今年もやってきました恐怖映画の季節。
恐怖映画より怖い猛暑を避けてお家で怖い映画を鑑賞しましょう。
というわけで今回は涼しい部屋でこの映画を鑑賞しました。
『ヴァチカンのエクソシスト』“The Pope’s Exorcist”
「エクソシスト」は「悪魔祓い師」という意味だと小学校の頃に叩き込まれた世代です。悪魔を払ってくれるいい人なんですが恐怖映画で覚えた言葉だもんだから「エクソシスト」って聞くだけでもう怖い。そんな世代。
原題の “The Pope’s Exorcist” は「教皇のエクソシスト」という意味だそうです。
いきなりガブリエーレ・アモルト神父(ラッセル・クロウ)の悪魔祓いのシーンから始まります。それは必要な許可を得ないで行われたもので、後に偉い人たちにそれを非難されます。しかしアモルト神父は「あれは一時的な精神疾患で悪魔憑きではなかった」と言い逃れます。
そんななので偉い人たちから煙たがられて、足も引っ張られているようですが、教皇直属のアモルト神父は「文句があるならボスに言え」と意に介していません。
アモルト神父は気難しい人物ではなく、快活で明るく、現実的でとても好感の持てる人物として描かれているので、彼を煙たがっている偉い人たちは小狡い小人物に見えてきます。

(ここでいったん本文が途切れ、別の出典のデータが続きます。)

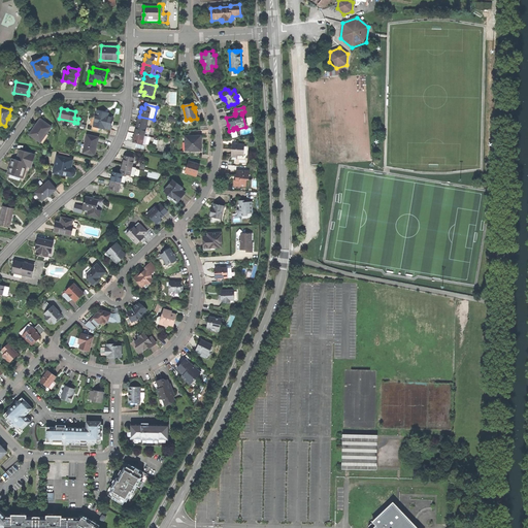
[(95,120),(94,126),(105,129),(105,128),(111,129),(112,124),(113,117),(108,116),(109,113),(97,110),(95,120)]
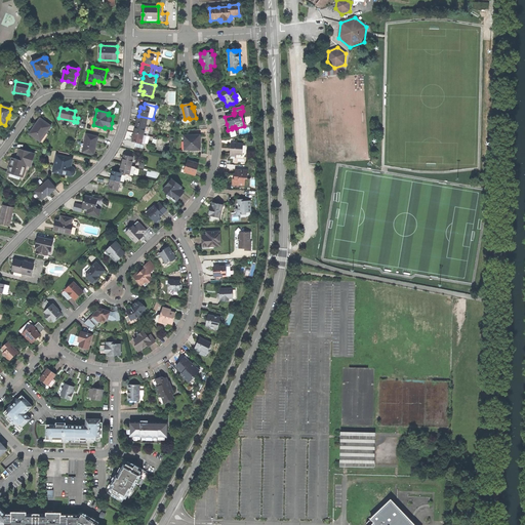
[(137,119),(136,124),(146,126),(151,127),(153,119),(138,116),(137,119)]
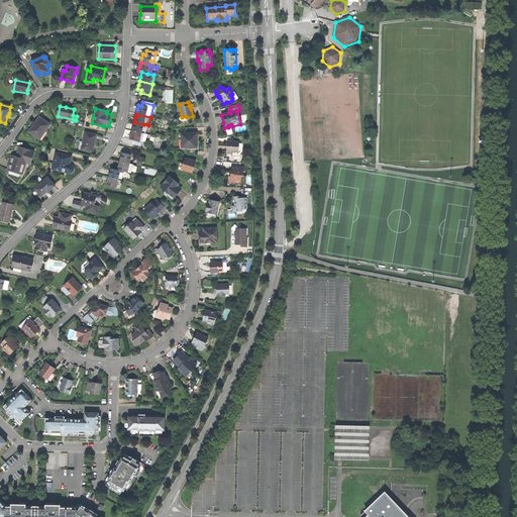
[(30,132),(40,139),(50,125),(39,117),(34,124),(35,125),(33,128),(30,132)]
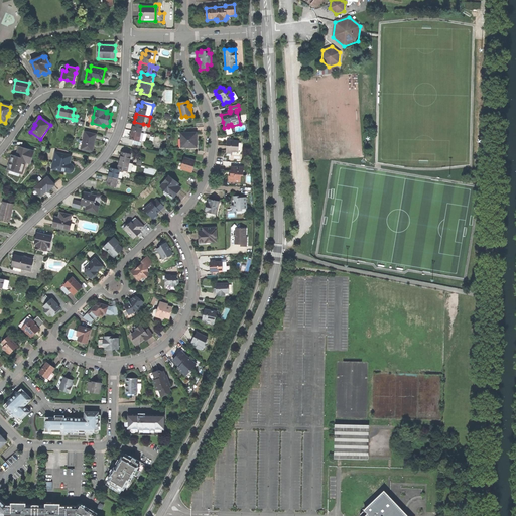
[(133,126),(132,131),(141,133),(143,124),(134,122),(133,126)]
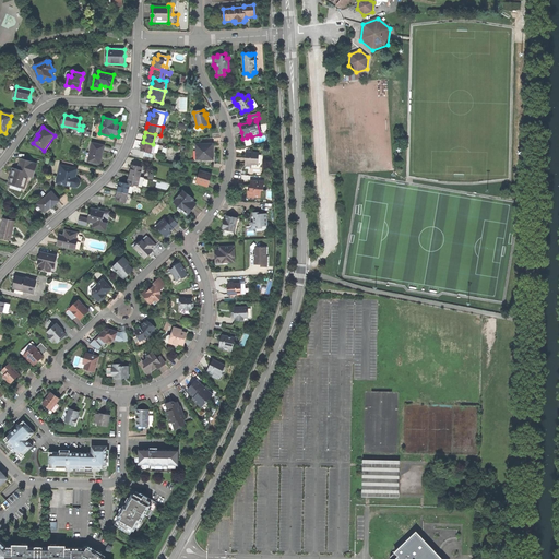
[(155,147),(156,144),(153,144),(143,142),(142,146),(141,151),(146,152),(145,156),(153,157),(154,152),(155,147)]
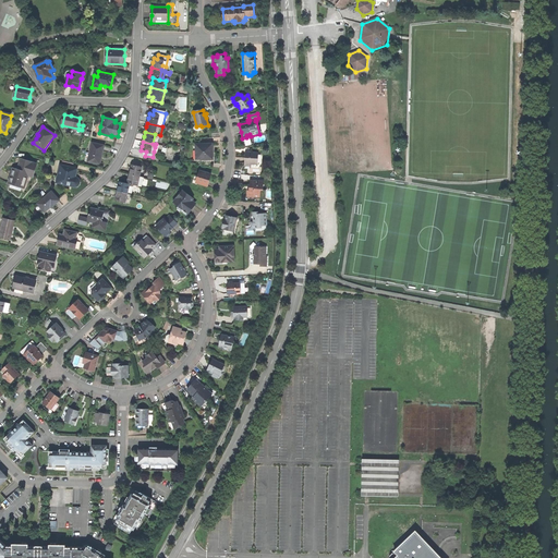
[(105,145),(93,143),(91,153),(87,153),(85,160),(99,164),(101,158),(101,155),(102,155),(105,145)]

そんなシーンと並行してある家族(母、姉、弟)がスペインの古い修道院に引っ越してくるシーンが描かれます。いかにも何か起きそうな建物です。
ホラーのジャンルに「家族が引っ越したらなんか起きる家だったもの」がありますが、これもそのひとつということですね。

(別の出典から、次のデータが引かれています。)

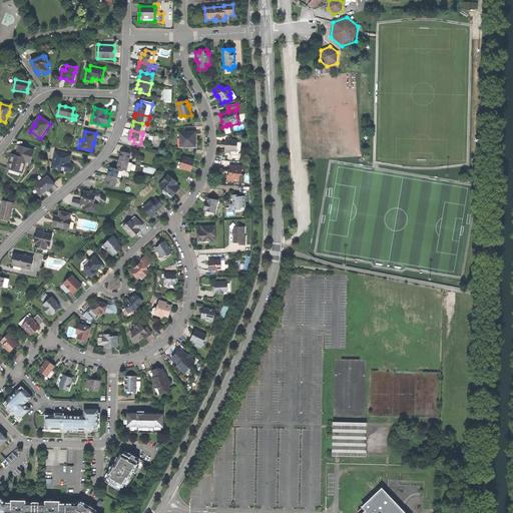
[(184,147),(195,147),(195,141),(195,138),(195,136),(194,136),(194,132),(179,133),(180,146),(183,146),(184,147)]
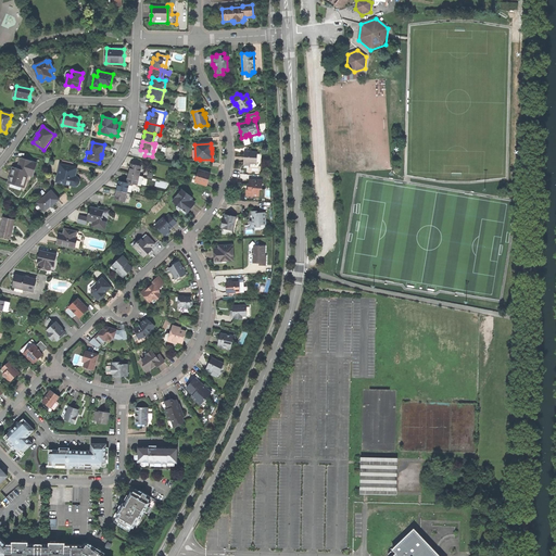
[(250,166),(260,167),(261,153),(252,153),(251,151),(249,152),(244,152),(244,159),(243,165),(250,166)]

もちろんこちらは本当の悪魔憑きで、じわじわ怪現象が繰り返され、弟がどんどんおかしくなっていきます。
その少年の話は教皇の知るところとなり、アモルト神父を呼び出しこう言います。
「ガブリエーレ、スペインへ行け、その少年を救うのだ」(日本語吹き替えのセリフより 以下同)
なかなかカッコいいシーンです。
教皇はこうも言います。
「だが気をつけよ。この悪魔は実に邪悪そうだ」
事前に調査を初めていた教皇はこの修道院が相当ヤバいところだと気づいていたのです。
なんかこう、期待がどんどん盛り上がってきます。
アモルト神父は問題の修道院へ急行します。白と赤の可愛いカラーリングのスクーターで。危ないところへ向かうシーンで、不穏な音楽が流れていますが、スクーターはなんか可愛い。気になったので調べたらイタリア製のランブレッタというスクーターだそうです。

主人公のガブリエーレ・アモルト神父は実在の人物で、教皇直属のチーフ・エクソシスト。その回顧録『エクソシストは語る』を映画化したのがこの映画ということです。Amazonで著書を検索したら絶版で、古書がかなりの価格で出品されていました。
映画でも触れられている精神疾患と悪魔憑きの判別についても書かれているそうで興味がありますが、高価すぎて「興味がある」程度では手が出ません。
実話を元にしているからでしょうか、悪魔祓いも手順を踏んでじわじわ積み重ねるように進んでいきます。
重厚で良いのですが、ちょっと地味なのかなと思っていたら終盤スケールの大きなことになってきます。時々ヴァチカンで調査を続けている教皇の姿も映されて、アモルト神父がとんでもない相手と戦っていることがわかってきます。
悪魔は人の弱いところにつけ込んで攻撃してきますが、アモルト神父がこんなことを言います。
“心の傷は悪魔にとって入り口になる”
自分や家族が悪魔に取り憑かれたらどうしようと心配している人は覚えておきましょう。
健全に、悪を為さず、欲に囚われずに生きるのが良いでしょう。
頼れるエクソシスト、ガブリエーレ・アモルト神父はすでに故人なので(2016年死去)、自分の身は自分で守りましょう。
そうそう、「悪魔は冗談が嫌いだ」とも言ってましたアモルト神父。短いジョークを覚えておいて、悪魔の気配がしたら連呼しましょうね。
色々考えるところもあるとても面白い映画でした。